Tua nobre presença à lembrança
A grandeza da Pátria nos traz!”

 “Este é um país que vai pra frente!” “Brasil Ame-o ou Deixe-o!” alguns, dentre outros, chamamentos, que o governo federal veiculava com veemência, via emissoras de rádio, televisão, jornais, cartazes nas repartições públicas e adesivos nos carros, era preciso deixar claro quem mandava. Autoridade não se conquistava se impunha pela força. Por trás das idéias progressistas, no ano anterior, deram de iniciar a construção da estrada Transamazônica. “Brasileiros Unidos Constroem Estrada Trans Amazônica” escreviam os meninos do Grupo Escolar Padre Francisco Correia, nas paredes dos banheiros, destacando as iniciais para formar o apelido da vulva feminina. Já o  presidente ganharia o simpático apelido de "Garrafa Azul". Transamazônica, obra descomunal, cujo verdadeiro intuito era encobrir manobras militares. Tropas do exército e da aeronáutica rastreavam um foco de dissidentes políticos na região do Araguaia. Marco desextraordinário! Mancha aos brios imaculados da nação brasileira! Guerrilha do Araguaia, como ficaria conhecida, desencadeada na região de Xambioá, norte do antigo estado de Goiás, bem aos fundos do quintal do palácio do planalto! Nas barbas, severamente escanhoada do presidente. Ato vil, inconcebível! Militantes do partido comunista PC do B, líderes políticos, estudantes universitários, bancários demissionários, ex-guerrilheiros e camponeses. Iniciaram movimento com objetivo de destituir do cargo, o presidente da República do Brasil. Havia um plano, um golpe de estado, implantar um governo civil comunista. Um nome e um episódio ficaram, Osvaldo Orlando da Costa. Enquanto abria uma trilha na mata “Osvaldão” deparou-se repentinamente com uma patrulha do exército, foi alvejado no peito com um tiro de espingarda 12. Amarrado pelo pé foi arrastado pela selva, içado por um helicóptero da FAB. Ao alcançar altura, largaram o corpo de “Osvaldão”.

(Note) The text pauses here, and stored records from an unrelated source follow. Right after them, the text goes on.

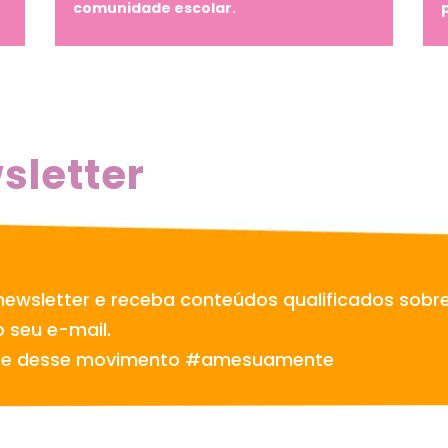
comunidade escolar.
sletter
newsletter e receba conteúdos qualificados sobr
 seu e-mail.
te desse movimento #amesuamente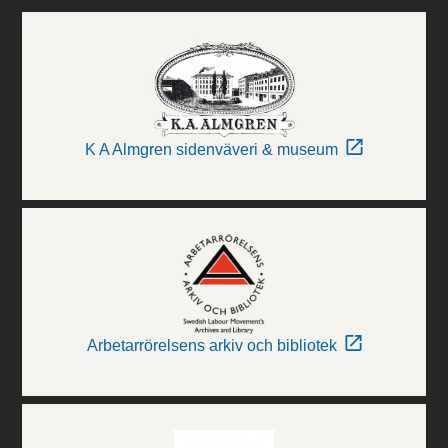
K A Almgren sidenväveri & museum
Arbetarrörelsens arkiv och bibliotek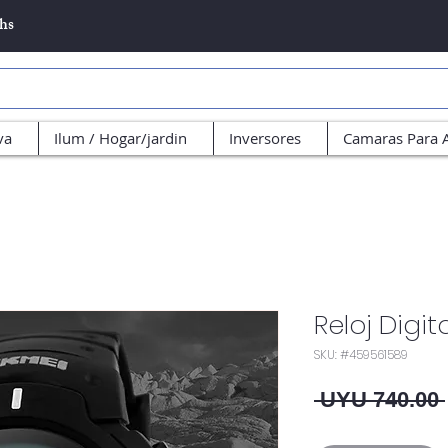
5hs
va
Ilum / Hogar/jardin
Inversores
Camaras Para 
Reloj Digit
SKU: #459561589
 UYU 740.00 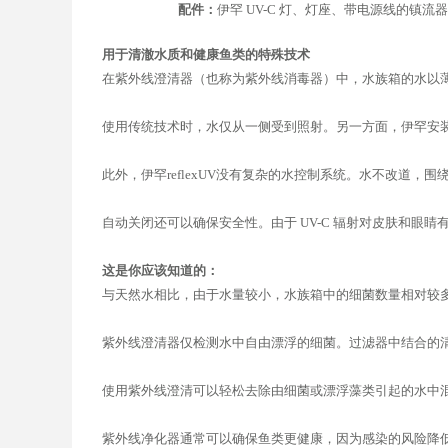
配件：
伊罕 UV-C 灯、灯座、带电源线的镇流器、2x 
用于清澈水质和健康鱼类的特殊技术
在紫外线澄清器（也称为紫外线消毒器）中，水族箱的水以薄膜形
使用传统技术时，水仅从一侧受到照射。另一方面，伊罕安装了反
此外，伊罕reflexUV没有复杂的水控制系统。水不改道
自动关闭还可以确保安全性。由于 UV-C 辐射对皮肤和眼睛有害
这是你应该知道的：
与天然水相比，由于水量较小，水族箱中的细菌数量相对较
紫外线澄清器仅检测水中自由漂浮的细菌。过滤器中结合的
使用紫外线澄清可以轻松去除由细菌或漂浮藻类引起的水中
紫外线净化器通常可以确保鱼类更健康，因为感染的风险降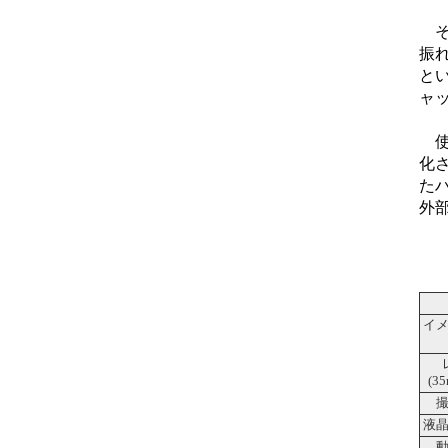
そし
振
と
ャ
使
化
た
外
イ
(3
液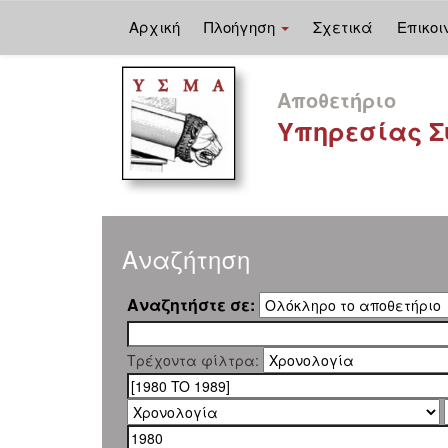
Αρχική
Πλοήγηση
Σχετικά
Επικοι
Skip
navigation
Αποθετήριο
Υπηρεσίας Σ
Αναζήτηση
Αναζητήστε σε:
Τρέχοντα φίλτρα:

“Nós somos da pátria amada
Fiéis soldados por eles amados
Nas cores da nossa farda
Rebrilha a glória, fulge a vitória”

Santana do Ipanema, assim como em todo lugarejo do país também tinha seus comunistas, considerados revolucionários pelo governo. De modo pacífico protestavam contra o odioso regime militar, deixavam crescer o cabelo, cultivavam longas barbas. Dessa forma se diziam simpáticos aos ideais do socialismo. A bandeira de Cuba, a foice e o machado cruzados, o charuto de havana, cumprimentar o colega por “camarada”, isso era pro militares indícios de que se tratava de um subversivo. A classe dos artistas era a mais perseguida, escritores, atores, cantores. Elis Regina, por ter feito declaração maldosa a imprensa, dizendo que vivíamos num país governado por gorilas, foi obrigada a cantar o hino nacional durante as festividades daquele ano.  Chico Buarque de Holanda voltou do exílio na Itália, e faria uma música, que para sua surpresa, não foi vetada pela censura, pois dizia ao presidente da República: “apesar de você/ amanhã há de ser outro dia...” E foi.